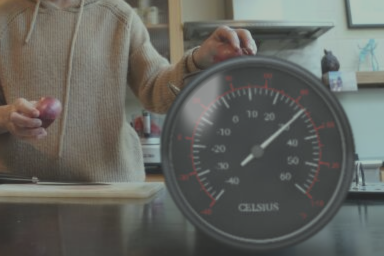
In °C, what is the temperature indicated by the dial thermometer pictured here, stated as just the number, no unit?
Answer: 30
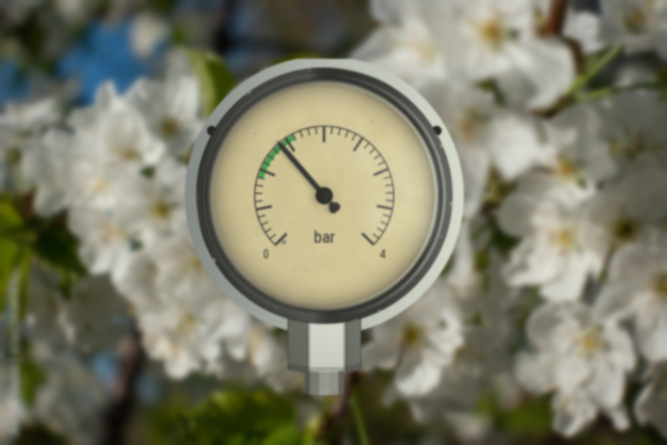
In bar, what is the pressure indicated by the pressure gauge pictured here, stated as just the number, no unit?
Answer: 1.4
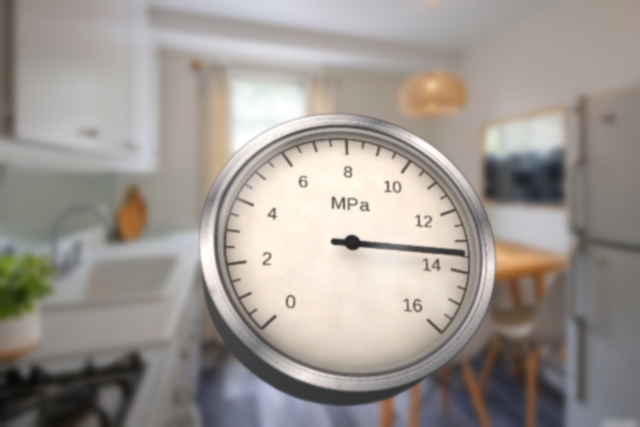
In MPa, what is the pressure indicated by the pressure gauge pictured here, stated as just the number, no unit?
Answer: 13.5
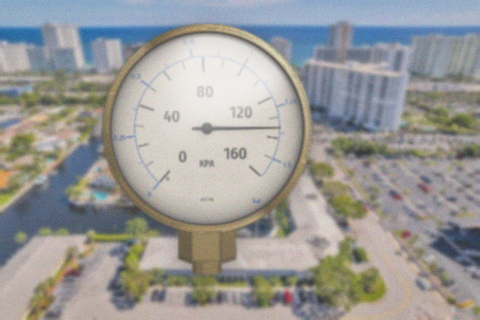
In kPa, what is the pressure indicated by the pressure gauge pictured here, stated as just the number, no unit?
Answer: 135
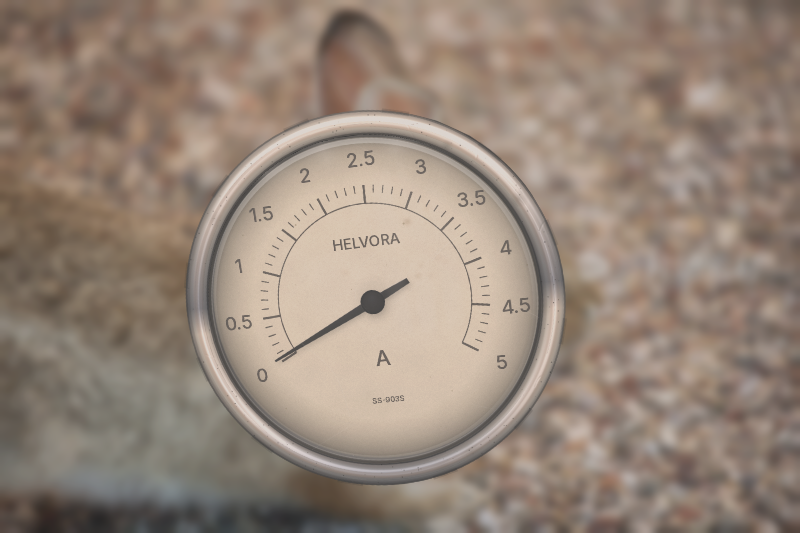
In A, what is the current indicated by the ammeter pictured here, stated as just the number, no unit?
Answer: 0.05
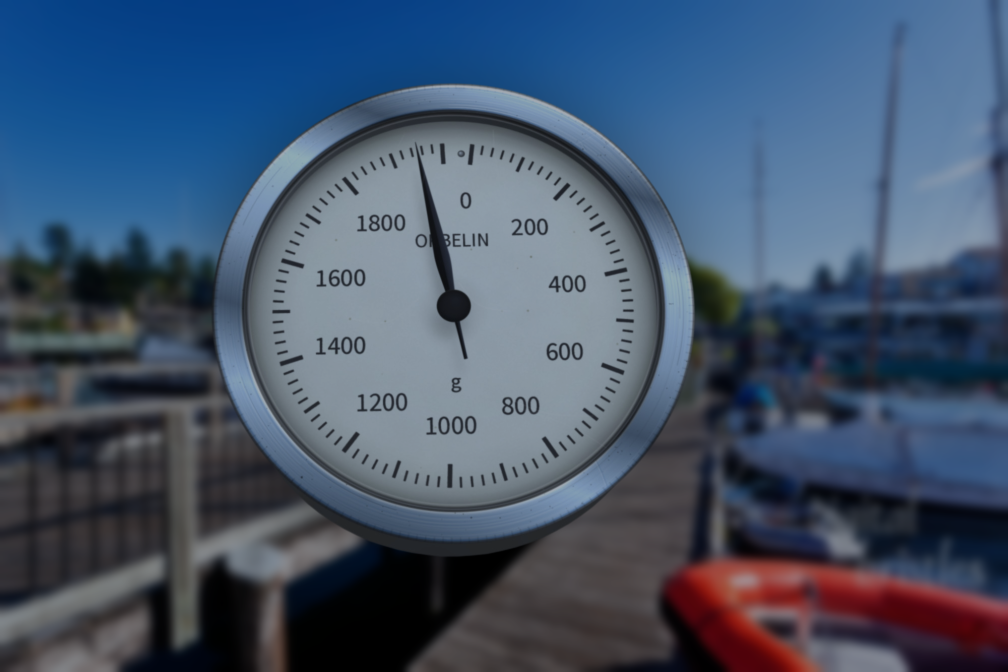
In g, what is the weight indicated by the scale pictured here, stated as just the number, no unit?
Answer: 1950
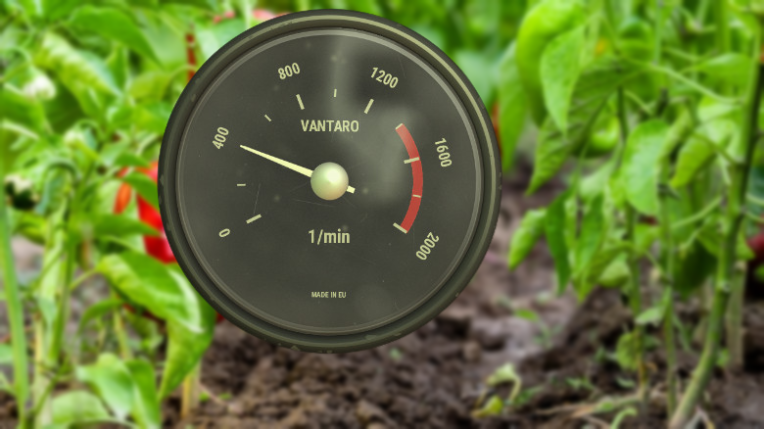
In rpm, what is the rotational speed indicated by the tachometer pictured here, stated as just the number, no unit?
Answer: 400
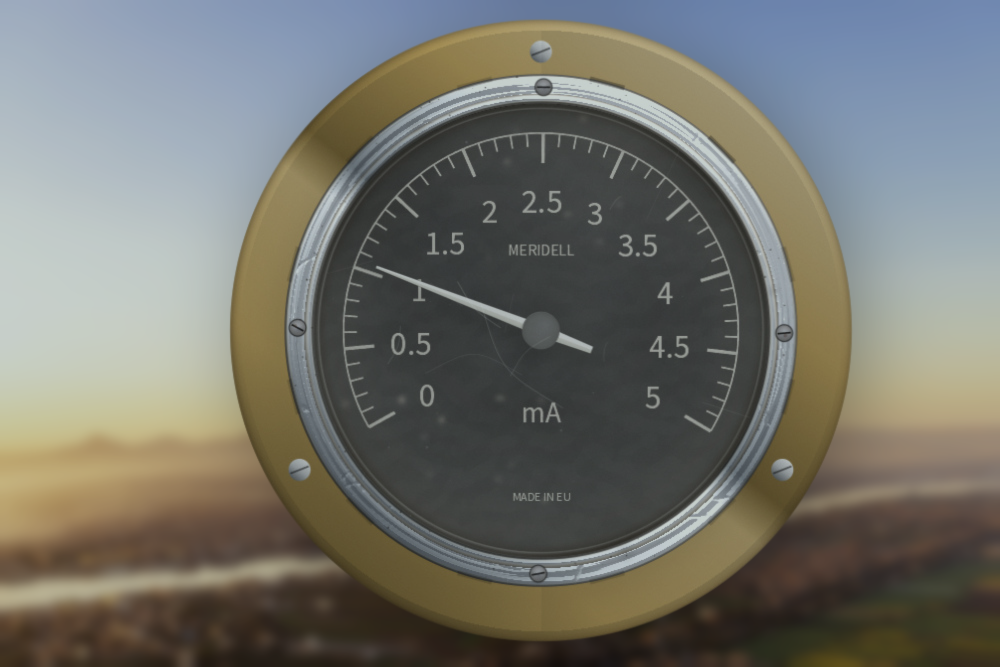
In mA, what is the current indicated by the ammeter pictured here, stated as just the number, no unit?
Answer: 1.05
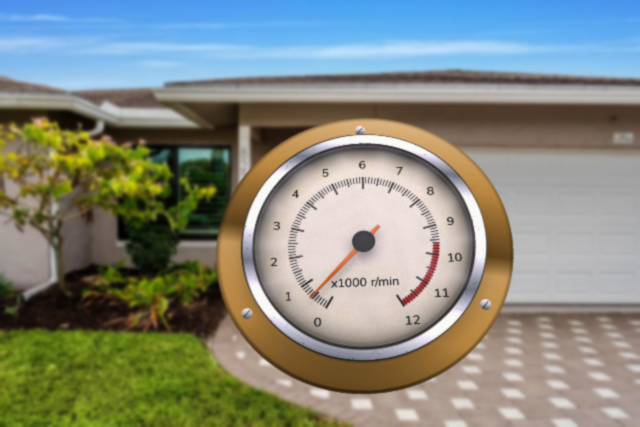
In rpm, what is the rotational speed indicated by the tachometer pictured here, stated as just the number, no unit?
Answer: 500
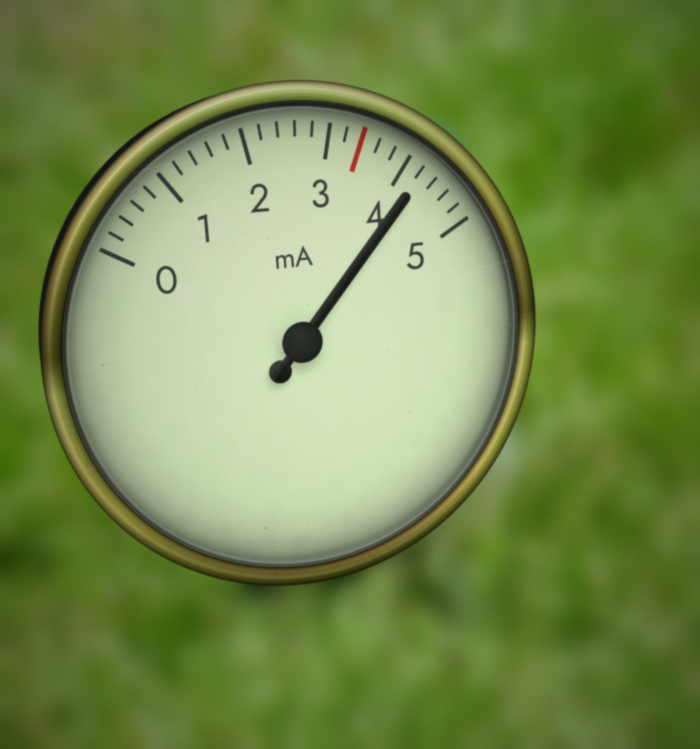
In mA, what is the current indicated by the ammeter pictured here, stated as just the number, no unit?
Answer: 4.2
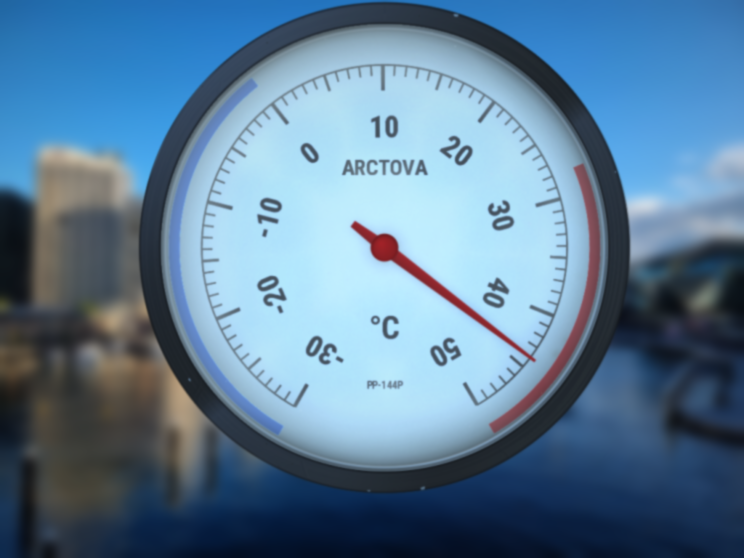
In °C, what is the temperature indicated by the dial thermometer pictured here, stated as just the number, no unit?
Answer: 44
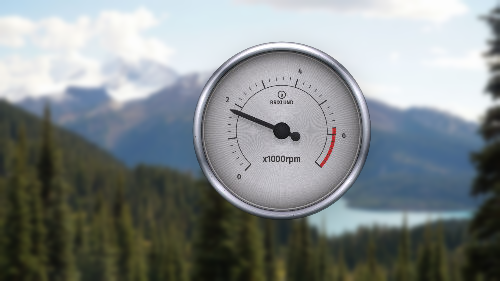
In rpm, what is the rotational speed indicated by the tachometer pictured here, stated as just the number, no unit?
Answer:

▸ **ASSIGNMENT**: Copy out every line of the entries above word for word, leaving out the pictures.

▸ **OUTPUT BELOW**:
In °C, what is the temperature indicated by the dial thermometer pictured here, stated as just the number, no unit?
Answer: 30
In bar, what is the pressure indicated by the pressure gauge pictured here, stated as just the number, no unit?
Answer: 1.4
In MPa, what is the pressure indicated by the pressure gauge pictured here, stated as just the number, no unit?
Answer: 13.5
In kPa, what is the pressure indicated by the pressure gauge pictured here, stated as just the number, no unit?
Answer: 135
In A, what is the current indicated by the ammeter pictured here, stated as just the number, no unit?
Answer: 0.05
In g, what is the weight indicated by the scale pictured here, stated as just the number, no unit?
Answer: 1950
In rpm, what is the rotational speed indicated by the tachometer pictured here, stated as just the number, no unit?
Answer: 400
In mA, what is the current indicated by the ammeter pictured here, stated as just the number, no unit?
Answer: 1.05
In rpm, what is the rotational speed indicated by the tachometer pictured here, stated as just the number, no unit?
Answer: 500
In mA, what is the current indicated by the ammeter pictured here, stated as just the number, no unit?
Answer: 4.2
In °C, what is the temperature indicated by the dial thermometer pictured here, stated as just the number, no unit?
Answer: 44
In rpm, what is the rotational speed indicated by the tachometer pictured here, stated as just the number, no unit?
Answer:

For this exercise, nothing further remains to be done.